Digital music distributor Record Union has launched a campaign targeted at music-streaming services on behalf of independent artists. But it’s not demanding higher royalties or more playlist slots, but rather some way of acknowledging on their platforms when music is ‘independent’.
“We want independent music creators to have the ability to tag their music in your product – just as you tag explicit content. This would help independent music creators to stand out in a crowd full of major label backed artists and it would also help consumers to actively choose to listen to independent music,” explained its open letter to services including Spotify, Apple, Amazon and YouTube.
How such a tag would work practically isn’t clear: would users be able to use a setting to *only* be presented with independently-sourced music, in the same way that the explicit-content setting ensures they only get non-sweary music? And the definition of ‘independent’ could be tricksy too: would it apply to artists operating through distributors like The Orchard, Caroline and ADA, who are owned by the major labels? Perhaps these are discussions worth having, though.
Alongside its open letter, Record Union published the results of a survey of 1,191 artists who’ve released music through the company, asking about their careers. Among the findings: 73% saying that promotion is a big or very big obstacle to reaching their full potential as an artist, while 69% said marketing and 63% said budget. When asked who’d benefit their music career the most, 31% said a marketer or PR person. More than two thirds of respondents think that today’s streaming playlist culture ‘favours mainstream music rather than independent artists and/or niche music’ meanwhile.
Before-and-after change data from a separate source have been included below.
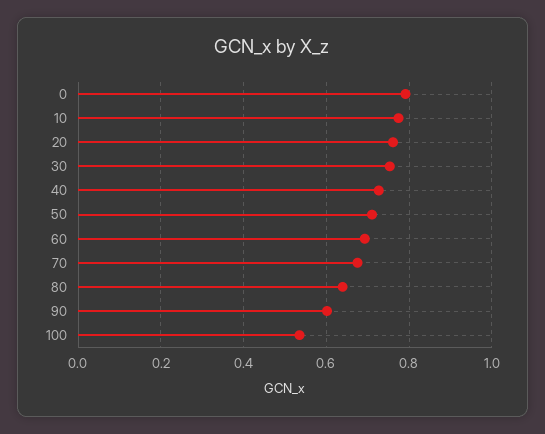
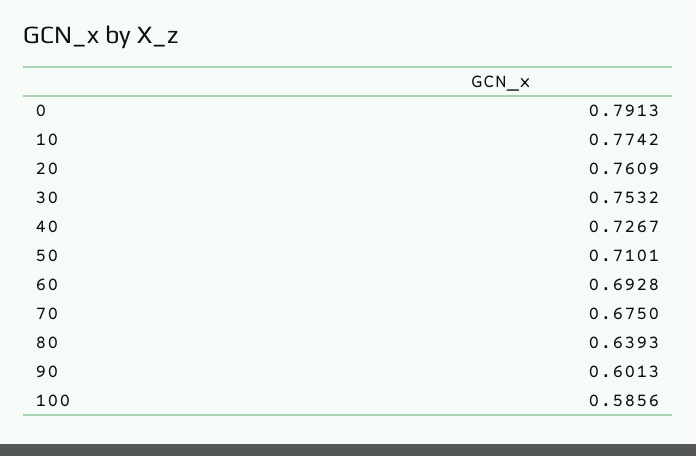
  {
    "0": 0.7913,
    "10": 0.7742,
    "20": 0.7609,
    "30": 0.7532,
    "40": 0.7267,
    "50": 0.7101,
    "60": 0.6928,
    "70": 0.675,
    "80": 0.6393,
    "90": 0.6013,
-   "100": 0.54
+   "100": 0.5856
  }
That’s a debate in itself. In May, Merlin CEO Charles Caldas told us that indies were “over-indexing in streaming” partly thanks to the non-human-curated playlists like Discover Weekly and Release Radar. “You’ve got this personalised curation that looks at what you are listening to, and what you might engage with,” he said. “And from the data we’re seeing, if you put great music in front of the consumer, they don’t care if it came from the label with the biggest marketing budget. They just care that it connected to them.”
“I see these debates: that streaming playlists are about hits and only about the majors. But the most mainstream, accessible music has always gone to the top of the charts. There’s always been a head, a middle and a tail. The real difference that we see now is that while the vast majority of value used to be in the head, now that value has shifted further down the chain… Outside that RapCaviar world, you can still build a successful and lucrative business.”
Still, Record Union’s survey and open letter will continue the debate about how independent music is presented on streaming services, and just as importantly, how independent artists perceive it to be supported by those companies. And remember, some of Spotify’s recent moves – from licensing music directly from artists to launching a direct-upload tool in beta – are a challenge to the businesses of distributors. These deals and tools are another form of supporting independent artists that promises disruption ahead. It’s thus sensible for Record Union and its rivals to be closely monitoring artist attitudes towards streaming.